Les sutures du crâne demeurent présentes tout au long de la vie. Chez l’adulte, elle présente encore une mobilité indispensable. Si l’ostéopathe ne les perçoit pas au toucher, c’est que les structures sous-jacentes du crâne sont bloquées. L’idéal est donc de régler le problème dès la petite enfance pour libérer les structures crâniennes le plus tôt possible.

 

Les problèmes de crane du bébé impliquent une connaissance des structures le constituant :

  • le cerveau
  • les ménages
  • le liquide céphalo-rachidien
  • les 12 nerfs crâniens qui commandent l’odorat, la vue et les muscles oculaires, la sensibilité de la face déménage, l’audition et l’équilibre, la bouche, la langue et le langage, et tous les organes du thorax, du ventre (sauf le colon terminal et l’appareil génital)
  • certains muscles du cou
  • les sinus veineux et les sinus aériens.

 

L’approche de l’ostéopathe

L’approche de l’ostéopathe doit se faire en douceur et de façon précise. Les zones hypomobiles doivent amener le praticien à rechercher plus en profondeur quelle est la cause de ces tensions. Parfois, il peut s’agir de la zone d’émergence d’un nerf crânien. Celui-ci peut alors être compressé et induire des symptômes jusqu’au niveau viscérale.  Par exemple le nerf vague (10e paire de nerfs crâniens) qui sort du crâne à la base de l’occiput via le foramen jugulaire et qui entre autres innerve l’estomac. Une compression  du nerf au niveau du foramen jugulaire peut entraîner des symptômes directement au niveau d’estomac.

Le blocage de certains nerfs crâniens peut  aussi provoquer un bégaiement, par une tension dans la zone du trou jugulaire. D’autres donnent des otites, des problèmes d’implantation dentaire, des convergences ou des divergences oculaires… si le dysfonctionnement n’est pas traité, ces troubles se manifesteront au cours des premières années de l’enfant.

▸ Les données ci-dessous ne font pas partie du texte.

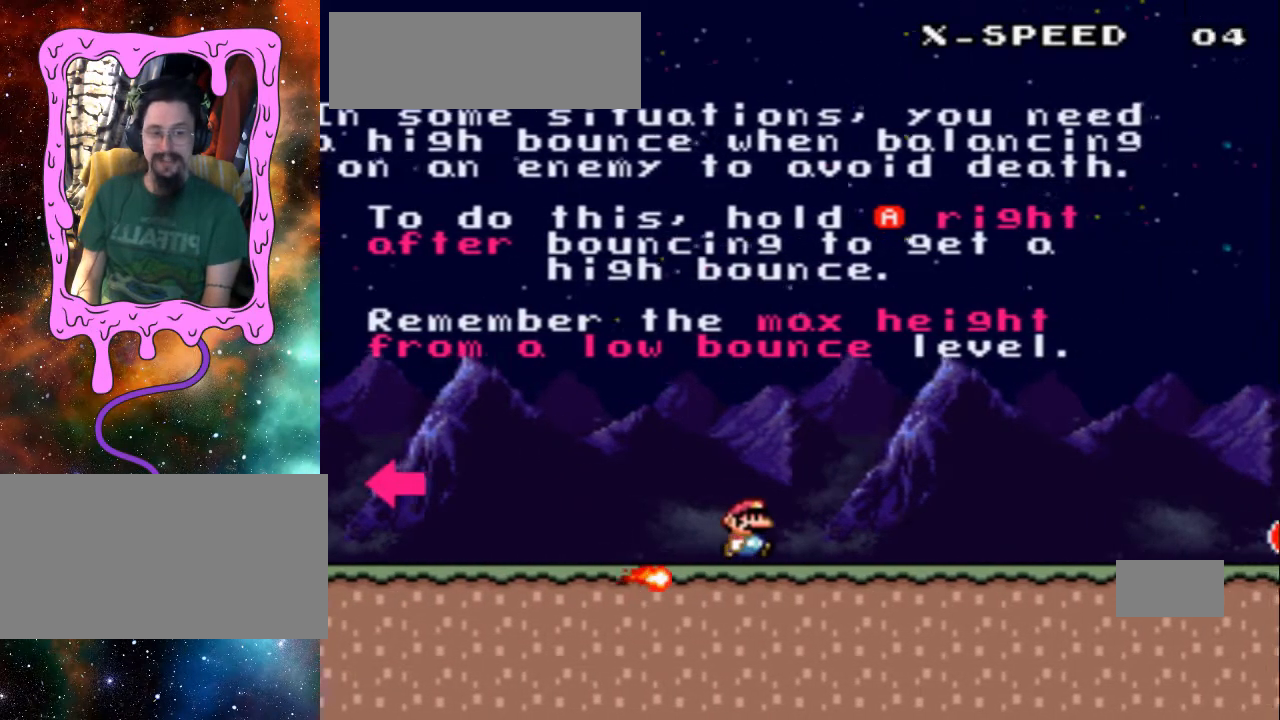
{"buttons": ["DPAD_RIGHT"], "events": [[167, "B", "down"], [200, "B", "up"], [200, "DPAD_RIGHT", "down"], [200, "Y", "up"]]}
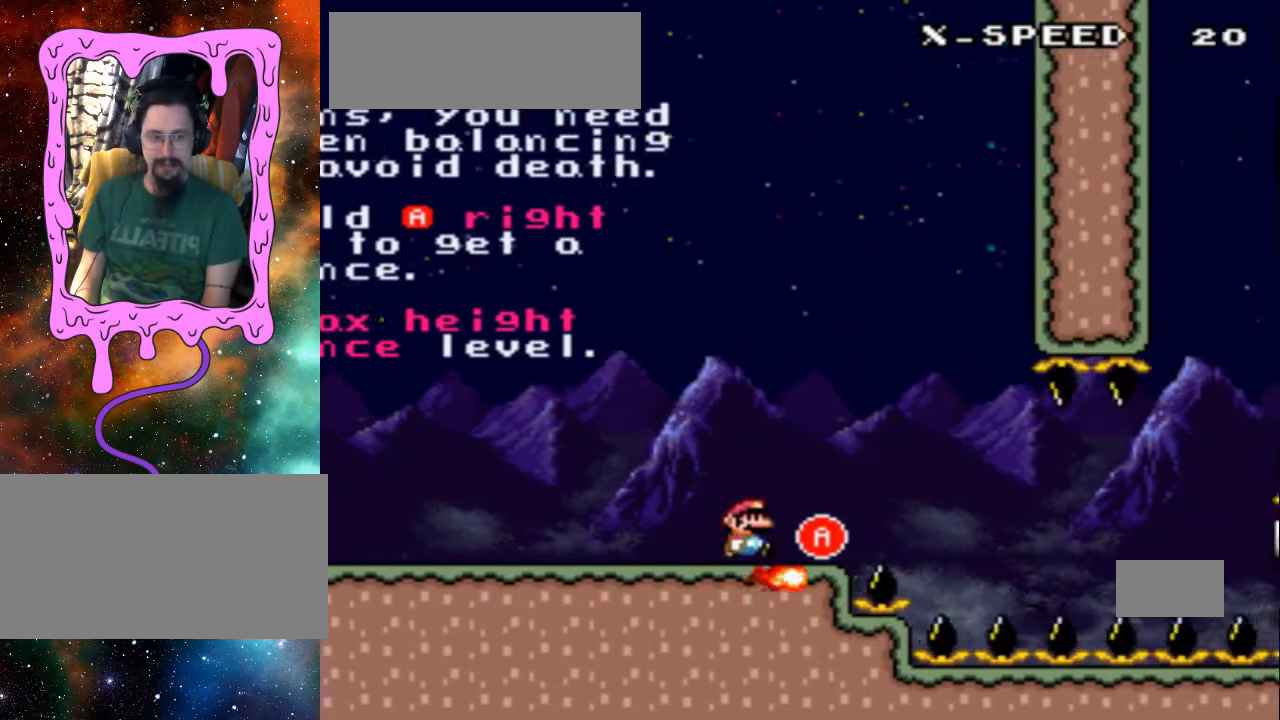
{"buttons": [], "events": [[133, "A", "down"], [433, "DPAD_RIGHT", "up"], [467, "A", "up"]]}
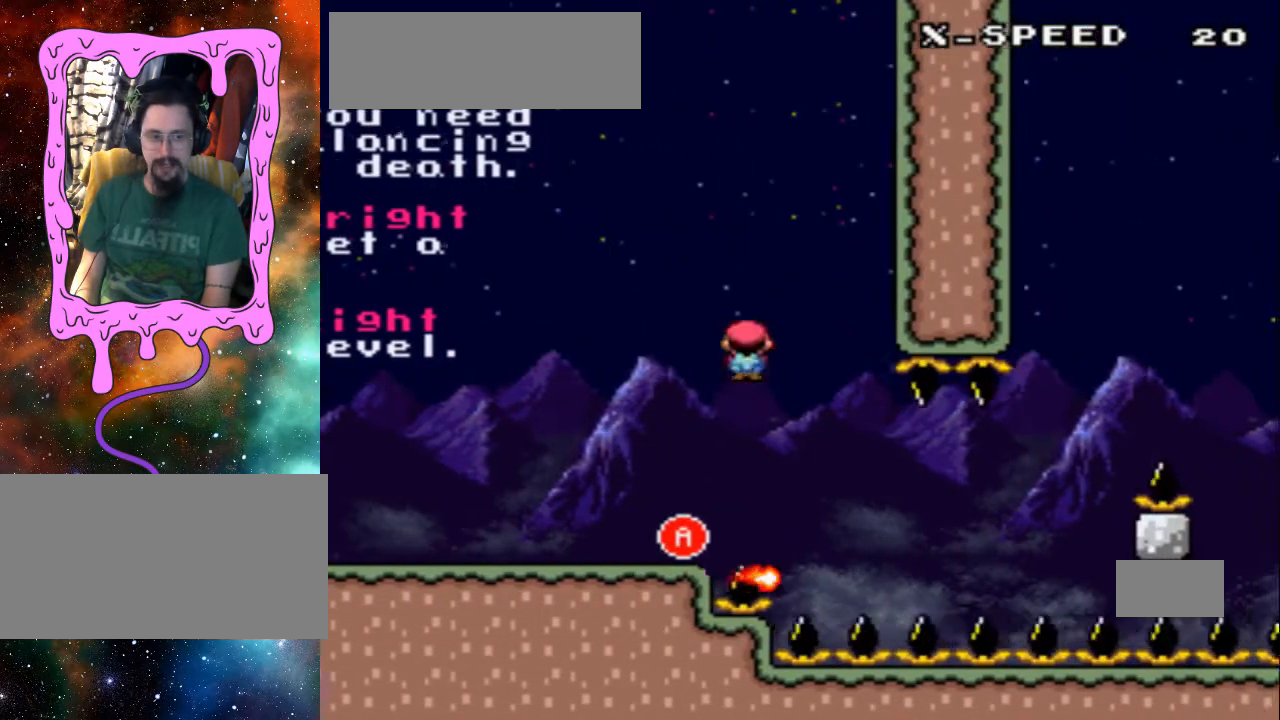
{"buttons": [], "events": []}
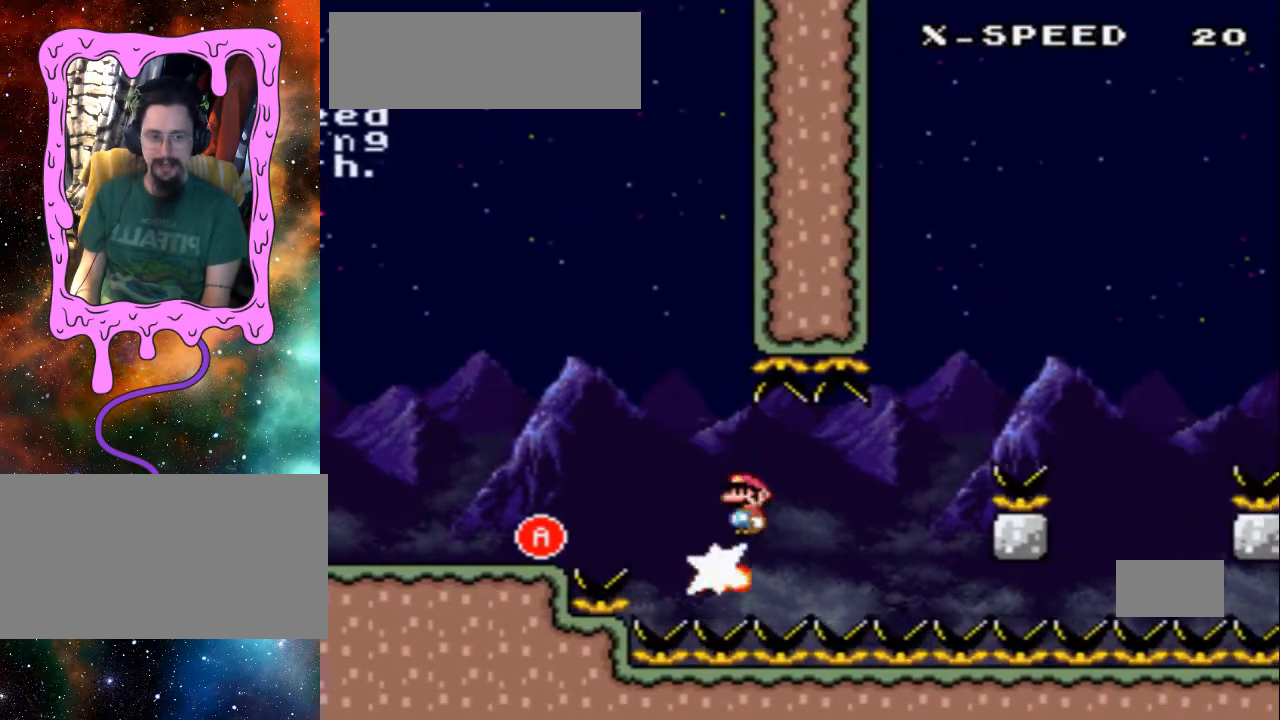
{"buttons": [], "events": [[267, "DPAD_LEFT", "down"], [367, "DPAD_LEFT", "up"]]}
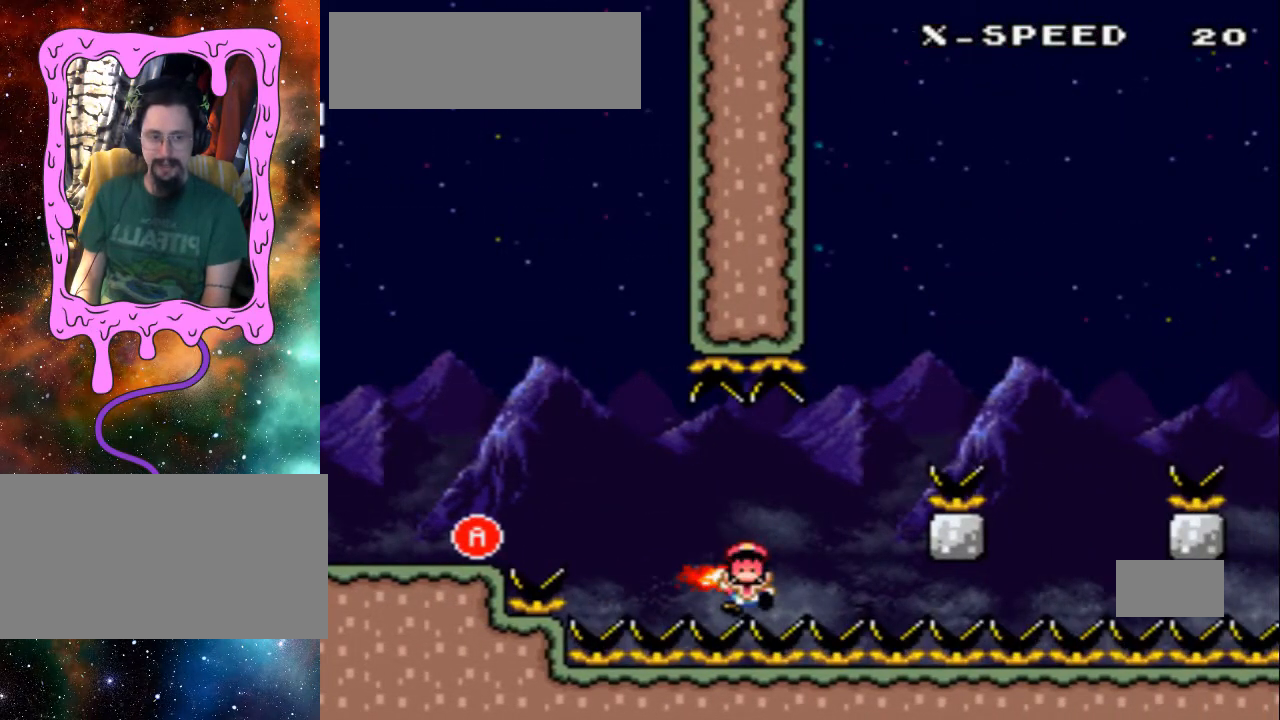
{"buttons": [], "events": []}
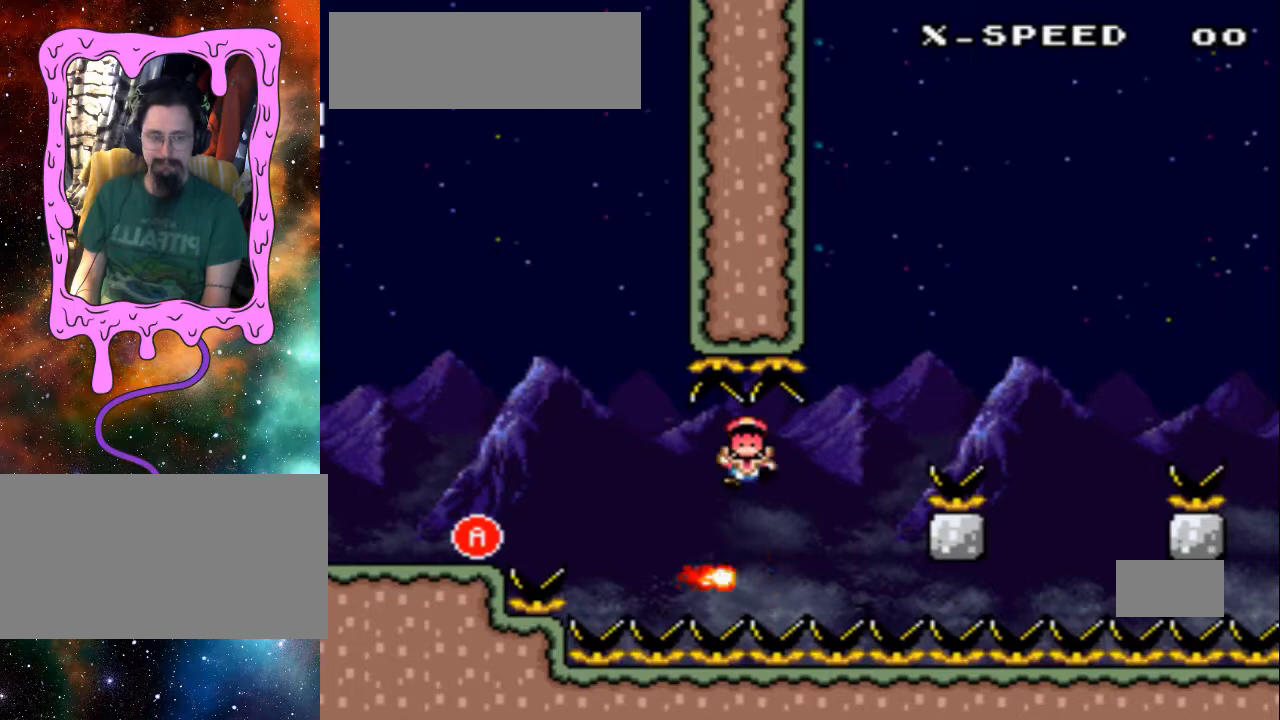
{"buttons": [], "events": []}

L’ostéopathie crânienne suit un chemin que l’on peut parcourir dans un ordre variable, mais toujours complet. Sur le crâne d’un nourrisson, je procède de la même façon : je regarde d’abord la sphère sphéno-basilaire et je m’assure qu’elle est bien en place,  c’est en effet les fondations de la boîte crânienne ; puis je contrôle les os et les sutures locales autour du problème ; enfin, je travaille sur les détails anatomiques de la zone que je cherche à corriger et tous les symptômes repérés par les parents : les sinus aériens, les oreilles, les yeux… une séance ou deux suffisent souvent à remettre le crâne du bébé en état.

La césarienne

On entend fréquemment dire que les enfants nés par césarienne n’ont pas subi les désagréments du passage par les voies étroites de l’utérus maternel. C’est oublié un peu vite qu’ils ont souvent enduré des contractions plus longtemps que les autres et en étant mal positionnés dans l’utérus.

Dans tous les cas, aucune spécificité ne me permet d’affirmer, en touchant le crâne d’un bébé, qui est né par césarienne, contrairement à celui d’un premier-né qui est souvent dur ou à celui d’un enfant né très rapidement. Cependant, il est toujours utile d’effectuer un travail ostéopathique afin de débloquer l’articulation centrale, entre l’os sphénoïde et l’occiput (l’articulation sphéno-basilaire), afin de lui rendre sa mobilité. Puis on regarde attentivement les sutures extérieures, autour des fontanelles, qui peuvent être bloqué et parfois s’inverser.

Conseils pour les bébés nés par césarienne :

Il faut penser à donner à ses enfants de la flore intestinale pour ré ensemencer leur intestin car c’est le passage par les voix basses (le vagin de la mère) qui permet l’ensemencement naturel.

La flore intestinale se trouve dans les intestins de la mère, mais aussi dans son vagin. Quand le bébé naît par voie basse, son visage passe sur ces zones et ils récoltent des milliards de bactéries. Ce n’est pas le cas chez les bébés nés par césarienne, qui ont souvent mal au ventre pendant les premières semaines à cause du manque de flore intestinale.